§ TRECHO DO DOCUMENTO

____

Em momentos de ócio e depressão, a poeta se questionava se um emprego ajudaria. Além de ganhar dinheiro, poderia também extrair algum prazer do dia de trabalho. Dessa forma, partia para a escrita e transformava a ansiedade em ficção satírica. Assim nasceram A redoma de vidro e Johnny Panic e a bíblia dos sonhos, romance e conto que abordam questões sobre as doenças mentais e o medo eterno.

Sylvia nunca perdeu o hábito de usar histórias reais, de pessoas que ela conheceu para escrever seus contos e romances. Ela tinha um certo fascínio pelos aflitos e excêntricos, anotando em seu diário as conversas com os pacientes da ala psiquiátrica da clínica onde ficou e do hospital na Inglaterra quando operou o apêndice. Essas pessoas lhe despertavam compaixão.

____

§ MATERIAL FORNECIDO
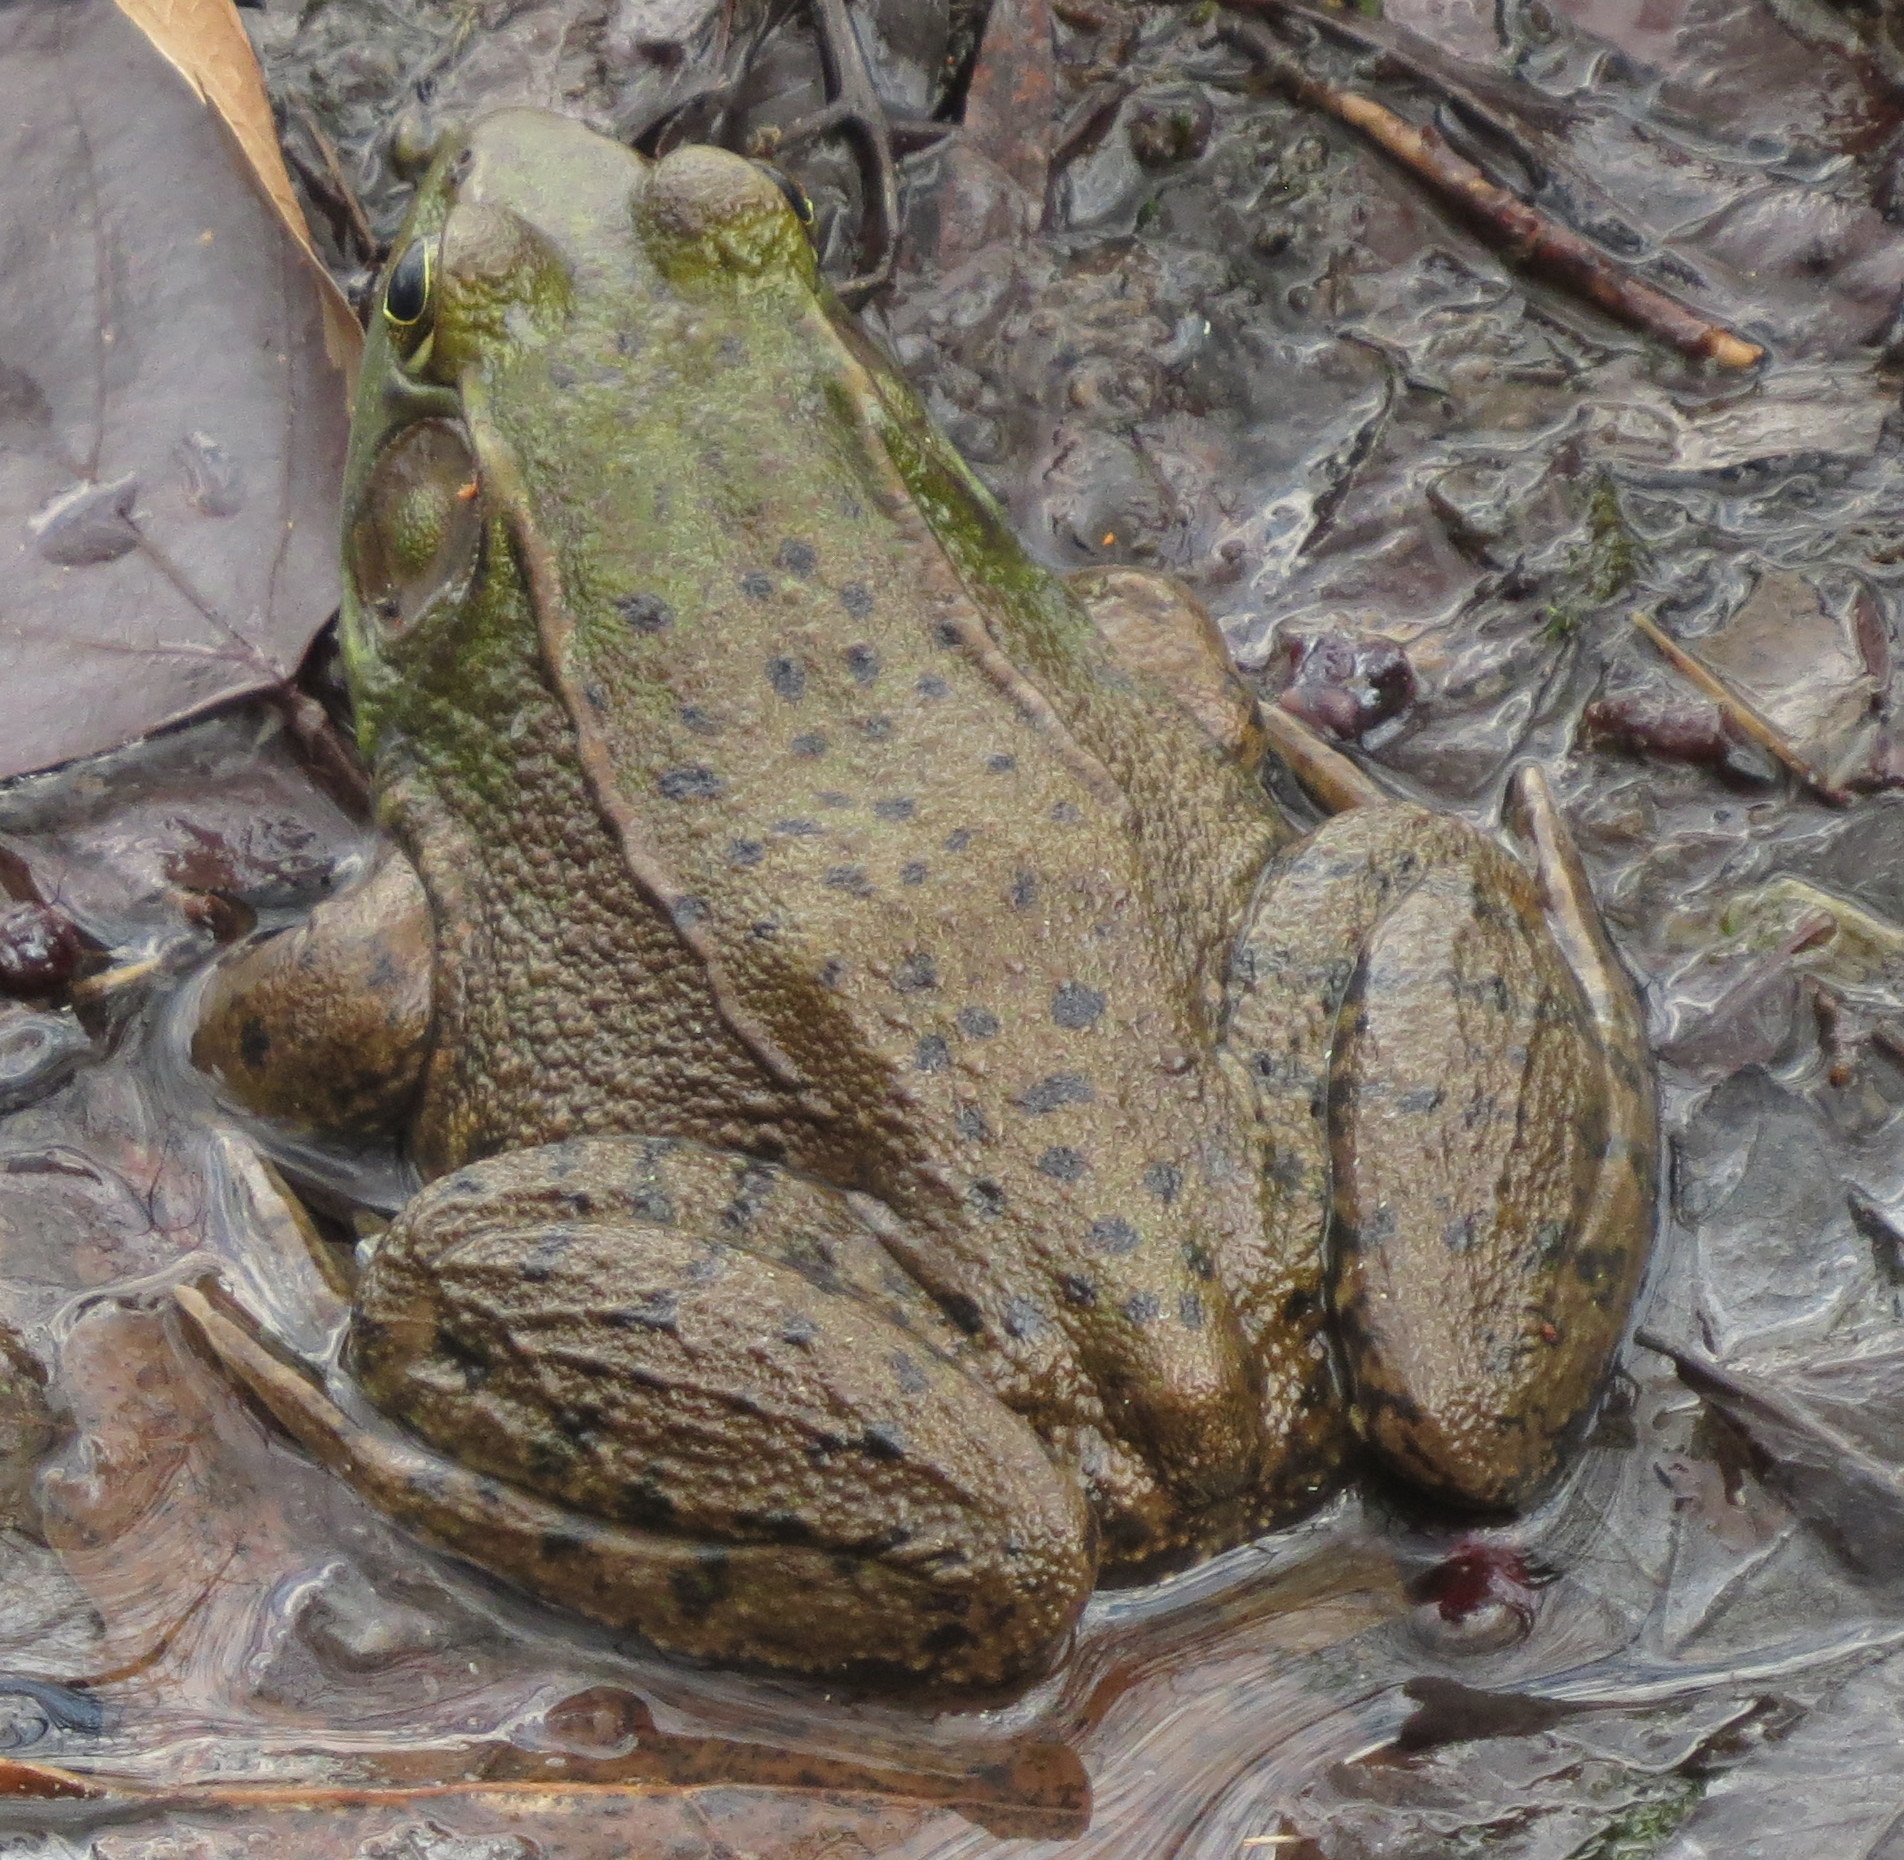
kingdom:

____

§ TAREFAS A REALIZAR
1 > Passe para o inglês esta frase do trecho sobre Sylvia: "Sylvia nunca perdeu o hábito de usar histórias reais, de pessoas que ela conheceu para escrever seus contos e romances."
2 > Retome o trecho sobre Sylvia e escreva a continuação logo após a última frase dele.

§ RESPOSTAS POR TAREFA
1 > Sylvia never lost the habit of using real stories, of people she had met, to write her short stories and novels.

2 >
Quando estava grávida de seu segundo filho, em 1961, Plath tentou se adaptar à vida pacata de casada. Procurou o pároco da Igreja Anglicana e começou a frequentar os cultos. Posteriormente, escreveu um conto, chamado Mothers, onde este aparece como uma das pessoas respeitadas por seu marido. Em uma carta para a amiga Márcia Brown, ela conta que a cidadezinha onde morava “era bastante feia e o pároco chato e burro”. Confessou ainda que “dera-se conta de que, para os moradores locais, ela não passava de uma curiosidade, mas eles a tratavam com carinho e generosidade”. Considerava-se exilada na Inglaterra.

No mesmo ano, ela terminou a escrita de A redoma de vidro, onde criou um alter ego seu, Esther Greenwood, que deu voz a todas as suas experiências em busca do sucesso nos anos 1950 nos Estados Unidos. Ela caracterizou seus personagens com algo que chamou de “genuinamente americano”, pessoas uniformizadas, sem alma e sem essência. Todos iguais, em busca do mesmo objetivo, vestindo Bloomingdale’s. O livro é polêmico, principalmente por conter pessoas reais descritas nele, que certamente se reconheceriam. Sylvia e a editora temiam processos judiciais, mas ela não quis alterar nada no romance.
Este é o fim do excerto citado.